# [READING PASSAGE]
====

Finding a Taylor Polynomial for \(f( x) =e^{x}\)

Find the Taylor Polynomial \(P_{n}( x) \) for \(f( x) =e^{x}\) at \(0\).

Solution The derivatives of \(f( x) =e^{x}\) are \[ \begin{array}{rcl@{\qquad}rcl@{\qquad}rcl@{\qquad}rcl@{ }c@{ }rcl} f( x) = e^{x} & f^\prime ( x) = e^{x} & f^{\prime \prime} ( x) = e^{x} & f^{\prime \prime \prime} ( x) = e^{x} & \ldots & f^{( n) }( x) = e^{x} \\ f( 0) = 1 & f^\prime ( 0) = 1 & f^{\prime \prime} ( 0) = 1 & f^{\prime \prime \prime} ( 0) = 1 & \ldots & f^{( n)}( 0) = 1 \end{array} \]

The Taylor Polynomial \(P_{n}( x) \) at \(0\) is \[ \begin{eqnarray*} P_{n}( x) &=&f( 0) +f^\prime ( 0) x+\dfrac{ f^{\prime \prime} ( 0) }{2!}x^{2}+\dfrac{f^{\prime \prime\prime} ( 0) }{3!}x^{3}+\cdots +\dfrac{f^{( n) }( 0) }{n!}x^{n}\\ &=&1+x+\dfrac{x^{2}}{2!}+\dfrac{x^{3}}{3!}+\cdots +\dfrac{ x^{n}}{n!} \end{eqnarray*} \]

====

Stored items from a collection
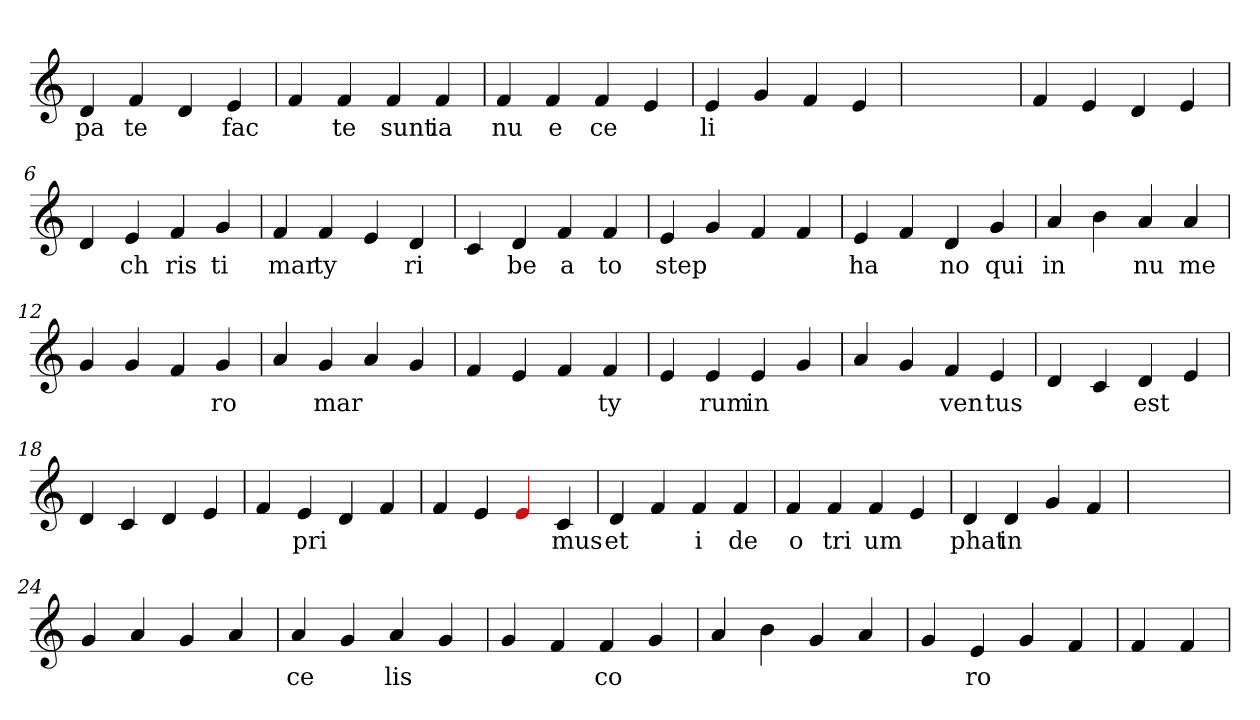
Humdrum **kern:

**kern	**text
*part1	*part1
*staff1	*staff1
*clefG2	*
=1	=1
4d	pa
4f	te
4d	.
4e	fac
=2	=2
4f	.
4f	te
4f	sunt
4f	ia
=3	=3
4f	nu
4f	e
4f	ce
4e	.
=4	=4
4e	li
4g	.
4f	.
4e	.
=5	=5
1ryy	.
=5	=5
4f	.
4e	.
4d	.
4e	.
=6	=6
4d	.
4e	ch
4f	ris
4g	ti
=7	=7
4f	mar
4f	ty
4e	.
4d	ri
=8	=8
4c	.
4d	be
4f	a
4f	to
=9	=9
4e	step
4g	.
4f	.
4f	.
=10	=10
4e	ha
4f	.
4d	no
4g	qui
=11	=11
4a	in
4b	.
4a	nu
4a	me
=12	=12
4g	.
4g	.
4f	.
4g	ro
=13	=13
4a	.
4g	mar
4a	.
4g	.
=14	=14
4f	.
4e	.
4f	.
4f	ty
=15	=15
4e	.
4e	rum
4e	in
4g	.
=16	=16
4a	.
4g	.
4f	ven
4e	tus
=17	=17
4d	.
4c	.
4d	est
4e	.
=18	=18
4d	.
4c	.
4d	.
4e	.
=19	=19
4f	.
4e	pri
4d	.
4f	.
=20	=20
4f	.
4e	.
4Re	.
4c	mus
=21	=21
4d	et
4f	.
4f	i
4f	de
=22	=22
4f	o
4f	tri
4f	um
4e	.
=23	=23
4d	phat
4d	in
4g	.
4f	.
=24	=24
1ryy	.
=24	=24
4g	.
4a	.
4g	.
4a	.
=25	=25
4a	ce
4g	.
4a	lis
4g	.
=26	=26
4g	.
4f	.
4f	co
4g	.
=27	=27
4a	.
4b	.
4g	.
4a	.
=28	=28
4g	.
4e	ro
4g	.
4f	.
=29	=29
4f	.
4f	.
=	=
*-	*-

====

# [TASK GOAL]
Please list every term written out explicitly in the final simplified expression for P_n(x) in the Taylor polynomial example above.

# [TASK SOLUTION]
1, x, x²/2!, x³/3!, xⁿ/n!